Il y a un an encore, ils étaient nombreux, les Romands, à avouer n'avoir jamais mis les pieds aux Grisons. A ne connaître ni le silence prodigieux de ses imposantes vallées, ni les ouvrages vertigineux de ses chemins de fers rhétiques, ni l'intensité de ses capuns. Il aura fallu qu'une pandémie vienne bouleverser les habitudes pour que cette destination soit soudain accrochée sur toutes les lèvres. 

«Malgré la distance, Pontresina et, de manière plus générale, la Haute-Engadine ont su séduire la clientèle romande en tant que destination «exotique». C'était très frappant cet été», se réjouit Ursin Maissen, directeur de l’office du tourisme local. A l’instar de cette petite station alpine nichée dans l’ombre de la prestigieuse Saint-Moritz, l’été fut très romand aux Grisons (+10% de clientèle romande en moyenne). Et ce, dans tout le canton, même dans des vallées moins connues comme le val Poschiavo ou le val Müstair.

Pourtant, rien ne laissait présager un tel engouement. Car hormis quelques campagnes de promotion de la région engadinoise, aucune action spécifique n'a été organisée en Suisse romande par l'office du tourisme grison.
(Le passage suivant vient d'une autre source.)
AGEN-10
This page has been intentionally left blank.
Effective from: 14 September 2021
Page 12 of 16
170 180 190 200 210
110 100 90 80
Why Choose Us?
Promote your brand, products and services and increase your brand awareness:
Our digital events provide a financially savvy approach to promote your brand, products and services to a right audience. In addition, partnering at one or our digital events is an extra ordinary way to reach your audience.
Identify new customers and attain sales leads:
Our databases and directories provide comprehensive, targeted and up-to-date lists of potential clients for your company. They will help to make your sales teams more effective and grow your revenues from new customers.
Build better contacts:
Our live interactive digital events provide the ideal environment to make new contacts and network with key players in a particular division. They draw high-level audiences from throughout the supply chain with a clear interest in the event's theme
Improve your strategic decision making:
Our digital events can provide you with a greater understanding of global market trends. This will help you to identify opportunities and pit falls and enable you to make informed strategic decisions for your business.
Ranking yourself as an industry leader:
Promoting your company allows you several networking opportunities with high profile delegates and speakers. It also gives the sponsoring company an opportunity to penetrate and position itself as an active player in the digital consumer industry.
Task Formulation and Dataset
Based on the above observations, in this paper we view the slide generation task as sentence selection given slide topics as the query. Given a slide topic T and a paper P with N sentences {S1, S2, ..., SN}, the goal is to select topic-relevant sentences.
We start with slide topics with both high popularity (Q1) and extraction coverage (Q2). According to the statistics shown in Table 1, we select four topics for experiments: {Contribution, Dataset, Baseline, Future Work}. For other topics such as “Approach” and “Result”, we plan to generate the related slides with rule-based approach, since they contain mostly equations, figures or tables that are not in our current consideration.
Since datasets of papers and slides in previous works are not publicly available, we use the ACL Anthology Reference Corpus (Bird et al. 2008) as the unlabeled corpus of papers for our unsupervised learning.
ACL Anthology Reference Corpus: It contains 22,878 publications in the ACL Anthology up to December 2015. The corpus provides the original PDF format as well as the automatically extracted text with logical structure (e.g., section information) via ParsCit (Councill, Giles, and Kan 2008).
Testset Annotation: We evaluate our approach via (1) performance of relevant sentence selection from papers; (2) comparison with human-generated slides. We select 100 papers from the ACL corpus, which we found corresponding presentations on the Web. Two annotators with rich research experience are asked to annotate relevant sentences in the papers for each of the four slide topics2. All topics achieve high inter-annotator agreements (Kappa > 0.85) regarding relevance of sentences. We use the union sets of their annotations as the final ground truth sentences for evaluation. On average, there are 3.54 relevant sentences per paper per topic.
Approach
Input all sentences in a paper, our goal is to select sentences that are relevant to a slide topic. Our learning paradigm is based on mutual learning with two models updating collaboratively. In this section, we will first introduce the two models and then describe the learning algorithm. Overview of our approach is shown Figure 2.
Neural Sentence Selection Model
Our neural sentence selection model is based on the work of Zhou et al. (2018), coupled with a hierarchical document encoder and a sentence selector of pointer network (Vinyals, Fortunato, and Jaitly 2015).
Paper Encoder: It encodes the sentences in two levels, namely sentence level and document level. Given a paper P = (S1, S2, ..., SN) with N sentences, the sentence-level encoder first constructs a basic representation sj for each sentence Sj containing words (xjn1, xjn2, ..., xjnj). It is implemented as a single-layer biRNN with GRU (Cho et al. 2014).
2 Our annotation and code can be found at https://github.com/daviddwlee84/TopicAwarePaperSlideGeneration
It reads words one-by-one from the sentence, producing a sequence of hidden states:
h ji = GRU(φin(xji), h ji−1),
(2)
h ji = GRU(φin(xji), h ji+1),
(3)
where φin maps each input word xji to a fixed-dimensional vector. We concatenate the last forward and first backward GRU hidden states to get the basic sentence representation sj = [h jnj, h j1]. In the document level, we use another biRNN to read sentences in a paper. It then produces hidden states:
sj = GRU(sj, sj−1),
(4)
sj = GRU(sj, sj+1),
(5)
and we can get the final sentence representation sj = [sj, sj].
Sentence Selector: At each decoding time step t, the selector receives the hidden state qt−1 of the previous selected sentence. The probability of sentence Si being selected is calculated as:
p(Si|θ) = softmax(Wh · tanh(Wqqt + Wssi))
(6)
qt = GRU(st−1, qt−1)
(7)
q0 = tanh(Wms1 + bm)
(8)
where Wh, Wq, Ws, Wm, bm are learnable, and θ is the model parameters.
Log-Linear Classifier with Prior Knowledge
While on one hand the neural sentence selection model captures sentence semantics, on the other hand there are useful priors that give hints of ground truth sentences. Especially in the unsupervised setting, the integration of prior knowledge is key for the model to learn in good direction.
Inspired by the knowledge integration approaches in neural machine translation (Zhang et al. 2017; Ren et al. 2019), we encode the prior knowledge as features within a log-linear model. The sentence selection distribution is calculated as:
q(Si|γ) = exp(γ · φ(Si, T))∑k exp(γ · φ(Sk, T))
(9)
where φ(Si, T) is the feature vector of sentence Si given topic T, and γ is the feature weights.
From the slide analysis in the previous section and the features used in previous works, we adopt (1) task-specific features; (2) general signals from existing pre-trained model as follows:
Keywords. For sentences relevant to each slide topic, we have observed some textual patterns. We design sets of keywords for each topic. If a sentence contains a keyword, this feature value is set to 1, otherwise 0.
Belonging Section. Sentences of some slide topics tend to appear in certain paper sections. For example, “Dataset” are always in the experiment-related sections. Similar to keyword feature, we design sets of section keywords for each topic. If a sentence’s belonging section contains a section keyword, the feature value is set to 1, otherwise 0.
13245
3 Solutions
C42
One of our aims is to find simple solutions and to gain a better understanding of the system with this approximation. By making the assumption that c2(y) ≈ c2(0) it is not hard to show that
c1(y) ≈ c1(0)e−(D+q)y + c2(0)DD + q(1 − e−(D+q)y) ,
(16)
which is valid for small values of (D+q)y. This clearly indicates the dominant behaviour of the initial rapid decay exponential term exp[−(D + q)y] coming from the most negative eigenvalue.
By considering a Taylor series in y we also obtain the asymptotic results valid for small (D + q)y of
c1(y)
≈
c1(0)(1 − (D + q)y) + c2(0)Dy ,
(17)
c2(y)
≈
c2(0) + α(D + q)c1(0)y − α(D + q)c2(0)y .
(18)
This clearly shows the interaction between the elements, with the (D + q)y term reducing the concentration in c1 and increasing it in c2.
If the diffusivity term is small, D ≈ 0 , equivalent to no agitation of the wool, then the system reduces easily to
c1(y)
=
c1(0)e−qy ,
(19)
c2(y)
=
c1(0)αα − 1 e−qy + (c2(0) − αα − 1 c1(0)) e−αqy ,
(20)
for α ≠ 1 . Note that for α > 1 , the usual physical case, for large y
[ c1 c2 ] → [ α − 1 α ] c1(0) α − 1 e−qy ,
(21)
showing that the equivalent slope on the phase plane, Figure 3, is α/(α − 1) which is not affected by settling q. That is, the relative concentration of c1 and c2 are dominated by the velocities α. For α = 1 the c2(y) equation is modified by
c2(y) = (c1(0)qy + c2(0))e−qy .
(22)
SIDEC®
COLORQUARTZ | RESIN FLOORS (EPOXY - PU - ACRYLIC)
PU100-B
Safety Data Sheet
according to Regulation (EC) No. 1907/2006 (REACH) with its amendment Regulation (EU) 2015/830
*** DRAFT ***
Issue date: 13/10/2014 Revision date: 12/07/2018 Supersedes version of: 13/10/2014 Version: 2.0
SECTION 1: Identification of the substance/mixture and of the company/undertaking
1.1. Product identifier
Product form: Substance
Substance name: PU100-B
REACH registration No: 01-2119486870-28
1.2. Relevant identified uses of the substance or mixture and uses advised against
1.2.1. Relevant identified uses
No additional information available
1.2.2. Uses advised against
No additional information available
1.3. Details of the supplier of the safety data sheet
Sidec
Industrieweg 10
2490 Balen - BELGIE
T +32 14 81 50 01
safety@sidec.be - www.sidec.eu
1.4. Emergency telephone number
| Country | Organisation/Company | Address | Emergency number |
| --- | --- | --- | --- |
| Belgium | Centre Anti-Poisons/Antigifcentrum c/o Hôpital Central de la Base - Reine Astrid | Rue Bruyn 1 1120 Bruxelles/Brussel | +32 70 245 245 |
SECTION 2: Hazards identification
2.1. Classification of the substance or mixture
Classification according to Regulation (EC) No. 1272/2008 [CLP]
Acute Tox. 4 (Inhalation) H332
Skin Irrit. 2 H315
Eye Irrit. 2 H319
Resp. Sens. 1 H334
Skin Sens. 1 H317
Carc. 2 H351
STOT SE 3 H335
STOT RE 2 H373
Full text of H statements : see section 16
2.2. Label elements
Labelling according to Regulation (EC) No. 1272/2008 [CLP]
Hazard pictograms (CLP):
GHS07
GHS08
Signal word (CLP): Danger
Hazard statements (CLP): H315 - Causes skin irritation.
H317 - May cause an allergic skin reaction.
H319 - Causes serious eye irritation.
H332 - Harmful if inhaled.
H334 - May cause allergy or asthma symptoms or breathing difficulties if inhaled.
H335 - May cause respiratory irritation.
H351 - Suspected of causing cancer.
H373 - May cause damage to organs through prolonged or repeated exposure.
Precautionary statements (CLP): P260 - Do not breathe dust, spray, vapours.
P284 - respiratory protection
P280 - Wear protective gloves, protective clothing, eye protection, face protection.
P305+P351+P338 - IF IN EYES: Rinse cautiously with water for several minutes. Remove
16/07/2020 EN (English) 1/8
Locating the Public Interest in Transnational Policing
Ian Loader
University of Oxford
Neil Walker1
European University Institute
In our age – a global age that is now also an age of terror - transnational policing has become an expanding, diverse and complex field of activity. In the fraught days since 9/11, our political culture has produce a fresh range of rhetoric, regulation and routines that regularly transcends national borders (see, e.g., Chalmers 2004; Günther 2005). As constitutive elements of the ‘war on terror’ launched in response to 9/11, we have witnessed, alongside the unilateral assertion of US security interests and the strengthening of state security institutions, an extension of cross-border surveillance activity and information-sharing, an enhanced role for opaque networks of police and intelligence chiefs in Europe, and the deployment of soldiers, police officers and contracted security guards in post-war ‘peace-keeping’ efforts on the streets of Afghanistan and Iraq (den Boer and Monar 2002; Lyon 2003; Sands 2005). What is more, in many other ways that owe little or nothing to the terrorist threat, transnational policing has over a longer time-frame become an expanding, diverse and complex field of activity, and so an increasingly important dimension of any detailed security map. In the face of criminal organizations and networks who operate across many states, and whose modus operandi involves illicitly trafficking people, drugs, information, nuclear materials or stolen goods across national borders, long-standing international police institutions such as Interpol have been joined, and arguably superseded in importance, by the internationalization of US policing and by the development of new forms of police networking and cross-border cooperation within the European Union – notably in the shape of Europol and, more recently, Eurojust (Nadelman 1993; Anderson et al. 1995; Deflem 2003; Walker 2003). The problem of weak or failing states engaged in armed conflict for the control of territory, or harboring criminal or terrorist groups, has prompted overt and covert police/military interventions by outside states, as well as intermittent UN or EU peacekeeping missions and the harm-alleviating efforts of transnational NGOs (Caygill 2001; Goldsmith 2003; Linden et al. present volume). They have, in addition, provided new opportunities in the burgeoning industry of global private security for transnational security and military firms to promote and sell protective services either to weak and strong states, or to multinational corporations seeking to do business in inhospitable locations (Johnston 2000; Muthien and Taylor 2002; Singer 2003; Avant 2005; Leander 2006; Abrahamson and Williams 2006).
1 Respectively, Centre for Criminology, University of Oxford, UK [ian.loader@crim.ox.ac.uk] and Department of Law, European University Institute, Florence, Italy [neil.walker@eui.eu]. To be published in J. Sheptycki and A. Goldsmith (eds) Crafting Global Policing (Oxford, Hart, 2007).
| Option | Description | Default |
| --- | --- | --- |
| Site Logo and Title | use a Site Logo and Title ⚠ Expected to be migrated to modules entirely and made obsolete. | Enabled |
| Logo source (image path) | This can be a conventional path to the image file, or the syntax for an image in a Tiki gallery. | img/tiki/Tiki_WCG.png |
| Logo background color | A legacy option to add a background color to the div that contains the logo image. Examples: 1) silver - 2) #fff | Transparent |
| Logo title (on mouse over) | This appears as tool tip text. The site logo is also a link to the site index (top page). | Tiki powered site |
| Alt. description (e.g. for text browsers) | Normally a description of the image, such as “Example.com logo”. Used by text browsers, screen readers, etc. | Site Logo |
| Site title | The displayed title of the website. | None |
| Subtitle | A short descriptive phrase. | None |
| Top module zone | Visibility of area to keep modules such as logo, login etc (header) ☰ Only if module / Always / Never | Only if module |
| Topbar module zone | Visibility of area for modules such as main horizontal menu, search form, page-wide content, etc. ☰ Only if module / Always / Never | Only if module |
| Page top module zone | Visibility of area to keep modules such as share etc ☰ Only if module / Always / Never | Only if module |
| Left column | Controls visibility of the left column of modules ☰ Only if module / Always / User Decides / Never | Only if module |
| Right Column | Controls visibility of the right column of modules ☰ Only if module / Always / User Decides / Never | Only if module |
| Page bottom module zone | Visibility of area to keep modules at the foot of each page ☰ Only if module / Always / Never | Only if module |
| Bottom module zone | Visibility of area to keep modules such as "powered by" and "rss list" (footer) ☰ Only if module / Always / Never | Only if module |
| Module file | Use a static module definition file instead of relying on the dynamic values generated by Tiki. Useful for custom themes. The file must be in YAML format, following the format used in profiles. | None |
Son site internet reste d'ailleurs exclusivement disponible en allemand et en anglais. Ou comment cultiver l'art de l'exotisme. «Jusqu'à présent, ces deux langues suffisaient à contenter nos marchés cibles, souligne Luzi Bürkli, directeur du tourisme grison. En 2021, nous comptons être présents en Suisse romande pour inciter les vacanciers à séjourner aux Grisons. Nous allons donc bientôt lancer une offre de base en français.»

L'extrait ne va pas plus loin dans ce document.